Pero el hombre es algo más que simple estómago: No sólo de pan vive el hombre. En nosotros anida la imagen de Dios: somos hijos de un Padre, redimidos por el sacrificio del Hijo de Dios, y guiados por la luz del Espíritu. Nuestro cuerpo es morada mortal de algo incorruptible, que peregrinando en la vida aspira al Reino eterno. Y esta “otra dimensión de lo humano”, la dimensión divina, también necesita de alimento: si el hombre quiere vivir como persona, deberá alimentar su espíritu para que su cuerpo pueda ser, como dice el poeta, una posada amable.
Y de este alimento nos habla hoy Jesús: Yo soy el pan de vida. La unión con Jesús, expresada en los sacramentos y la oración personal; la íntima relación con Dios que nos hace sentirnos hijos y hermanos; vivir la grandeza de la fe que empuja la esperanza y florece en caridad, es un estilo de vida que hace “vivir de otro modo”. Es un alimento oculto que robustece el espíritu y nos da fuerza y energía para el camino peregrinante de la vida.

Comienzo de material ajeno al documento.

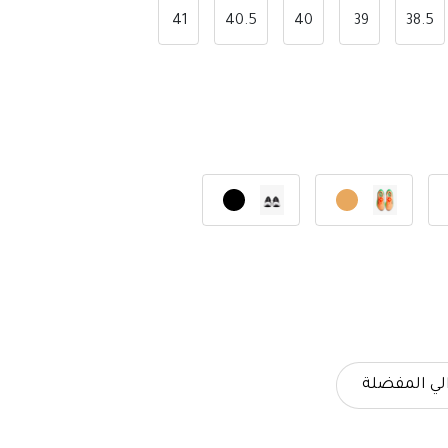
41
40.5
40
39
38.5
لي المفضلة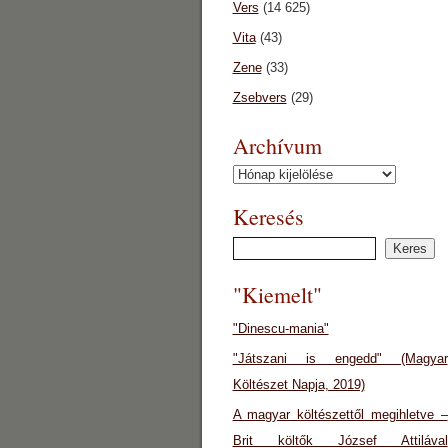
Vers
(14 625)
Vita
(43)
Zene
(33)
Zsebvers
(29)
Archívum
Archívum
Keresés
"Kiemelt"
"Dinescu-mania"
"Játszani is engedd" (Magyar
Költészet Napja, 2019)
A magyar költészettől megihletve –
Brit költők József Attilával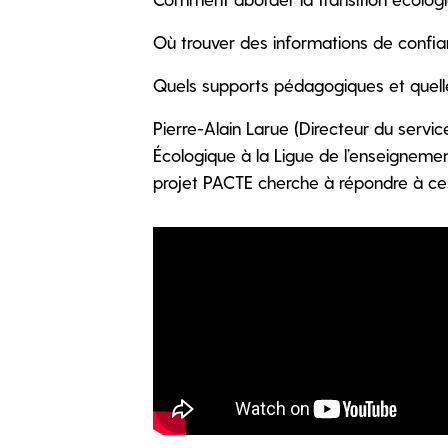
Où trouver des informations de confi
Quels supports pédagogiques et quelles
Pierre-Alain Larue (Directeur du servi
Écologique à la Ligue de l’enseignemen
projet PACTE cherche à répondre à ce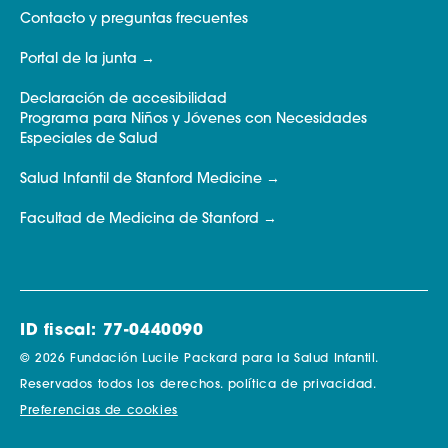
Contacto y preguntas frecuentes
Portal de la junta
Declaración de accesibilidad
Programa para Niños y Jóvenes con Necesidades
Especiales de Salud
Salud Infantil de Stanford Medicine
Facultad de Medicina de Stanford
ID fiscal: 77-0440090
© 2026 Fundación Lucile Packard para la Salud Infantil.
Reservados todos los derechos.
política de privacidad.
Preferencias de cookies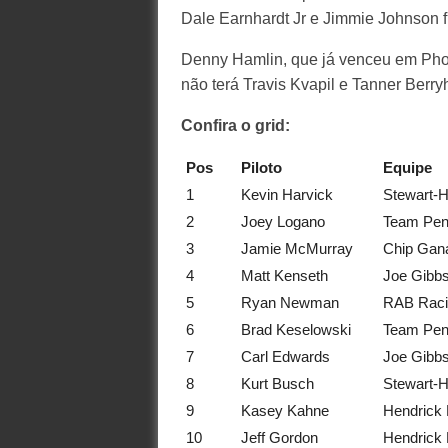
Dale Earnhardt Jr e Jimmie Johnson f
Denny Hamlin, que já venceu em Phoen
não terá Travis Kvapil e Tanner Berryhi
Confira o grid:
Pos
Piloto
Equipe
1
Kevin Harvick
Stewart-
2
Joey Logano
Team Pen
3
Jamie McMurray
Chip Gan
4
Matt Kenseth
Joe Gibb
5
Ryan Newman
RAB Raci
6
Brad Keselowski
Team Pen
7
Carl Edwards
Joe Gibb
8
Kurt Busch
Stewart-
9
Kasey Kahne
Hendrick 
10
Jeff Gordon
Hendrick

Por eso, el hombre es a veces contradictorio: habiendo incluso gustado el mejor alimento -al mismo Dios y su enviado Jesucristo-, sin embargo se acuerda de los pequeños gustos pasados -de las ollas de carne de Egipto, que se comían en la esclavitud-. Y prefiere comer bien, aunque sea esclavo de sí mismo que vivir intensamente la vida de los hijos de Dios, aunque a veces el estómago le suene. No se trata de comer… sino de “vivir en la libertad de los hijos de Dios”. Y para este tipo de vida, Jesús nos dice: Yo soy el Pan de vida.